Turn the lines of text in all of the records below into a Markdown table with the columns Row and Text. Number the lines in Row, put each line in Text, skip any blank lines, and leave the pictures out.

- - - - - - -

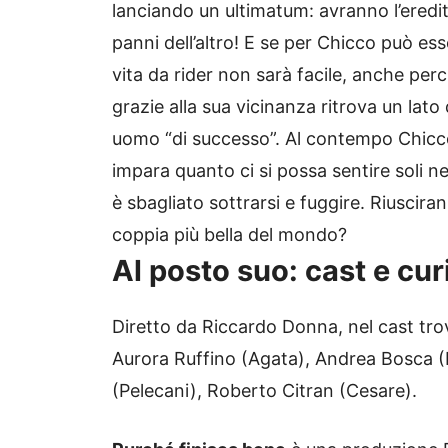
lanciando un ultimatum: avranno l’eredit
panni dell’altro! E se per Chicco può es
vita da rider non sarà facile, anche pe
grazie alla sua vicinanza ritrova un lat
uomo “di successo”. Al contempo Chicco
impara quanto ci si possa sentire soli n
è sbagliato sottrarsi e fuggire. Riusciran
coppia più bella del mondo?
Al posto suo: cast e cur
Diretto da Riccardo Donna, nel cast tro
Aurora Ruffino (Agata), Andrea Bosca (Re
(Pelecani), Roberto Citran (Cesare).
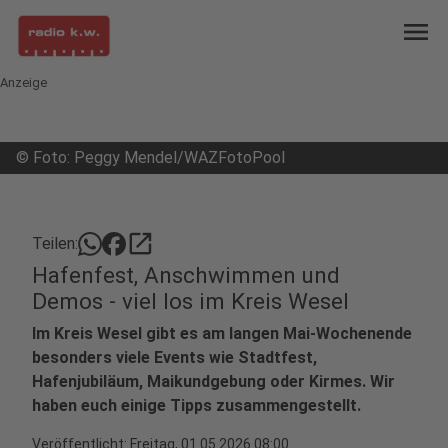
menu
Anzeige
©
Foto: Peggy Mendel/WAZFotoPool
open_in_new
Teilen:
Hafenfest, Anschwimmen und
Demos - viel los im Kreis Wesel
Im Kreis Wesel gibt es am langen Mai-Wochenende
besonders viele Events wie Stadtfest,
Hafenjubiläum, Maikundgebung oder Kirmes. Wir
haben euch einige Tipps zusammengestellt.
Veröffentlicht:
Freitag, 01.05.2026 08:00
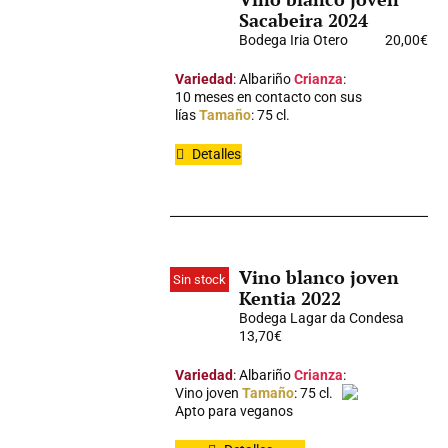
Sacabeira 2024
Bodega Iria Otero
20,00
€
Variedad
: Albariño
Crianza
:
10 meses en contacto con sus
lías
Tamaño
: 75 cl.
Detalles
Vino blanco joven
Sin stock
Kentia 2022
Bodega Lagar da Condesa
13,70
€
Variedad
: Albariño
Crianza
:
Vino joven
Tamaño
: 75 cl.
Apto para veganos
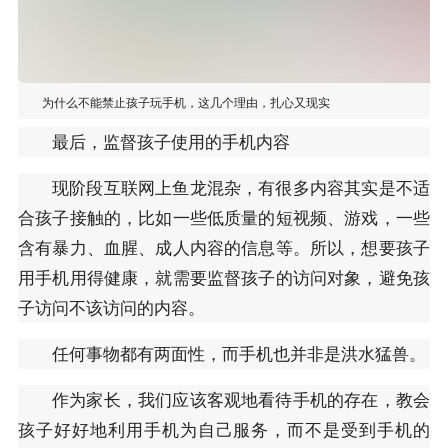
为什么不能禁止孩子玩手机，这几个理由，扎心又现实
最后，监督孩子使用的手机内容
现阶段互联网上鱼龙混杂，有很多内容其实是不适
合孩子接触的，比如一些低质量的短视频、游戏，一些
含有暴力、血腥、成人内容的信息等。所以，想要孩子
用手机用得健康，就需要监督孩子的访问对象，避免孩
子访问不该访问的内容。
任何事物都有两面性，而手机也并非是洪水猛兽。
作为家长，我们应该客观地看待手机的存在，教会
孩子好好地利用手机为自己服务，而不是受到手机的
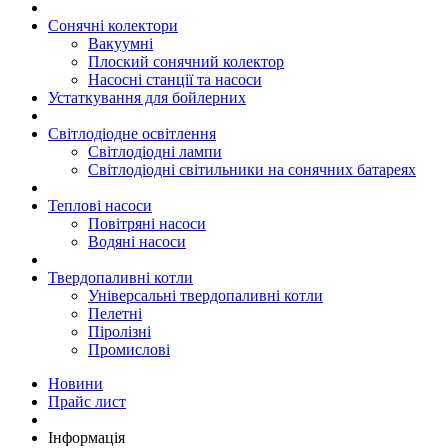
Сонячні колектори
Вакуумні
Плоский сонячний колектор
Насосні станції та насоси
Устаткування для бойлерних
Світлодіодне освітлення
Світлодіодні лампи
Світлодіодні світильники на сонячних батареях
Теплові насоси
Повітряні насоси
Водяні насоси
Твердопаливні котли
Універсальні твердопаливні котли
Пелетні
Піролізні
Промислові
Новини
Прайс лист
Інформація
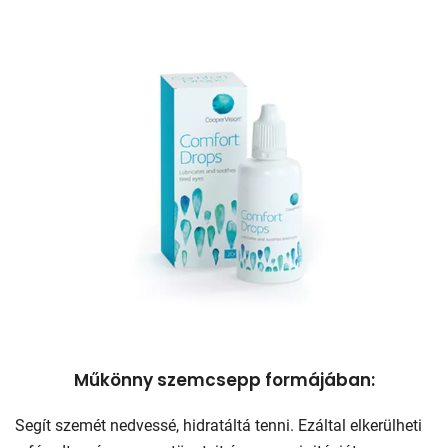
Műkönny szemcsepp formájában:
Segít szemét nedvessé, hidratáltá tenni. Ezáltal elkerülheti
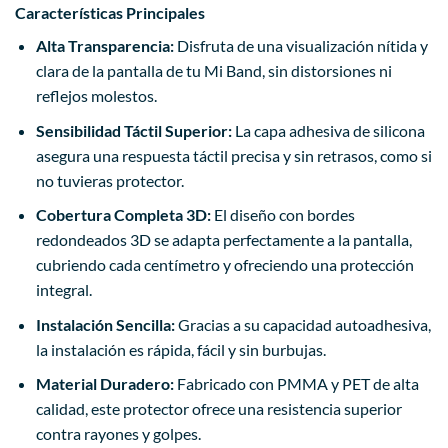
Características Principales
Alta Transparencia:
Disfruta de una visualización nítida y
clara de la pantalla de tu Mi Band, sin distorsiones ni
reflejos molestos.
Sensibilidad Táctil Superior:
La capa adhesiva de silicona
asegura una respuesta táctil precisa y sin retrasos, como si
no tuvieras protector.
Cobertura Completa 3D:
El diseño con bordes
redondeados 3D se adapta perfectamente a la pantalla,
cubriendo cada centímetro y ofreciendo una protección
integral.
Instalación Sencilla:
Gracias a su capacidad autoadhesiva,
la instalación es rápida, fácil y sin burbujas.
Material Duradero:
Fabricado con PMMA y PET de alta
calidad, este protector ofrece una resistencia superior
contra rayones y golpes.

- - - - - - -

> **Exercise response**:
| Row | Text |
|---|---|
| 1 | lanciando un ultimatum: avranno l’eredit |
| 2 | panni dell’altro! E se per Chicco può es |
| 3 | vita da rider non sarà facile, anche pe |
| 4 | grazie alla sua vicinanza ritrova un lat |
| 5 | uomo “di successo”. Al contempo Chicco |
| 6 | impara quanto ci si possa sentire soli n |
| 7 | è sbagliato sottrarsi e fuggire. Riusciran |
| 8 | coppia più bella del mondo? |
| 9 | Al posto suo: cast e cur |
| 10 | Diretto da Riccardo Donna, nel cast tro |
| 11 | Aurora Ruffino (Agata), Andrea Bosca (Re |
| 12 | (Pelecani), Roberto Citran (Cesare). |
| 13 | menu |
| 14 | Anzeige |
| 15 | © |
| 16 | Foto: Peggy Mendel/WAZFotoPool |
| 17 | open_in_new |
| 18 | Teilen: |
| 19 | Hafenfest, Anschwimmen und |
| 20 | Demos - viel los im Kreis Wesel |
| 21 | Im Kreis Wesel gibt es am langen Mai-Wochenende |
| 22 | besonders viele Events wie Stadtfest, |
| 23 | Hafenjubiläum, Maikundgebung oder Kirmes. Wir |
| 24 | haben euch einige Tipps zusammengestellt. |
| 25 | Veröffentlicht: |
| 26 | Freitag, 01.05.2026 08:00 |
| 27 | Sacabeira 2024 |
| 28 | Bodega Iria Otero |
| 29 | 20,00 |
| 30 | € |
| 31 | Variedad |
| 32 | : Albariño |
| 33 | Crianza |
| 34 | : |
| 35 | 10 meses en contacto con sus |
| 36 | lías |
| 37 | Tamaño |
| 38 | : 75 cl. |
| 39 | Detalles |
| 40 | Vino blanco joven |
| 41 | Sin stock |
| 42 | Kentia 2022 |
| 43 | Bodega Lagar da Condesa |
| 44 | 13,70 |
| 45 | € |
| 46 | Variedad |
| 47 | : Albariño |
| 48 | Crianza |
| 49 | : |
| 50 | Vino joven |
| 51 | Tamaño |
| 52 | : 75 cl. |
| 53 | Apto para veganos |
| 54 | 为什么不能禁止孩子玩手机，这几个理由，扎心又现实 |
| 55 | 最后，监督孩子使用的手机内容 |
| 56 | 现阶段互联网上鱼龙混杂，有很多内容其实是不适 |
| 57 | 合孩子接触的，比如一些低质量的短视频、游戏，一些 |
| 58 | 含有暴力、血腥、成人内容的信息等。所以，想要孩子 |
| 59 | 用手机用得健康，就需要监督孩子的访问对象，避免孩 |
| 60 | 子访问不该访问的内容。 |
| 61 | 任何事物都有两面性，而手机也并非是洪水猛兽。 |
| 62 | 作为家长，我们应该客观地看待手机的存在，教会 |
| 63 | 孩子好好地利用手机为自己服务，而不是受到手机的 |
| 64 | Сонячні колектори |
| 65 | Вакуумні |
| 66 | Плоский сонячний колектор |
| 67 | Насосні станції та насоси |
| 68 | Устаткування для бойлерних |
| 69 | Світлодіодне освітлення |
| 70 | Світлодіодні лампи |
| 71 | Світлодіодні світильники на сонячних батареях |
| 72 | Теплові насоси |
| 73 | Повітряні насоси |
| 74 | Водяні насоси |
| 75 | Твердопаливні котли |
| 76 | Універсальні твердопаливні котли |
| 77 | Пелетні |
| 78 | Піролізні |
| 79 | Промислові |
| 80 | Новини |
| 81 | Прайс лист |
| 82 | Інформація |
| 83 | Műkönny szemcsepp formájában: |
| 84 | Segít szemét nedvessé, hidratáltá tenni. Ezáltal elkerülheti |
| 85 | Características Principales |
| 86 | Alta Transparencia: |
| 87 | Disfruta de una visualización nítida y |
| 88 | clara de la pantalla de tu Mi Band, sin distorsiones ni |
| 89 | reflejos molestos. |
| 90 | Sensibilidad Táctil Superior: |
| 91 | La capa adhesiva de silicona |
| 92 | asegura una respuesta táctil precisa y sin retrasos, como si |
| 93 | no tuvieras protector. |
| 94 | Cobertura Completa 3D: |
| 95 | El diseño con bordes |
| 96 | redondeados 3D se adapta perfectamente a la pantalla, |
| 97 | cubriendo cada centímetro y ofreciendo una protección |
| 98 | integral. |
| 99 | Instalación Sencilla: |
| 100 | Gracias a su capacidad autoadhesiva, |
| 101 | la instalación es rápida, fácil y sin burbujas. |
| 102 | Material Duradero: |
| 103 | Fabricado con PMMA y PET de alta |
| 104 | calidad, este protector ofrece una resistencia superior |
| 105 | contra rayones y golpes. |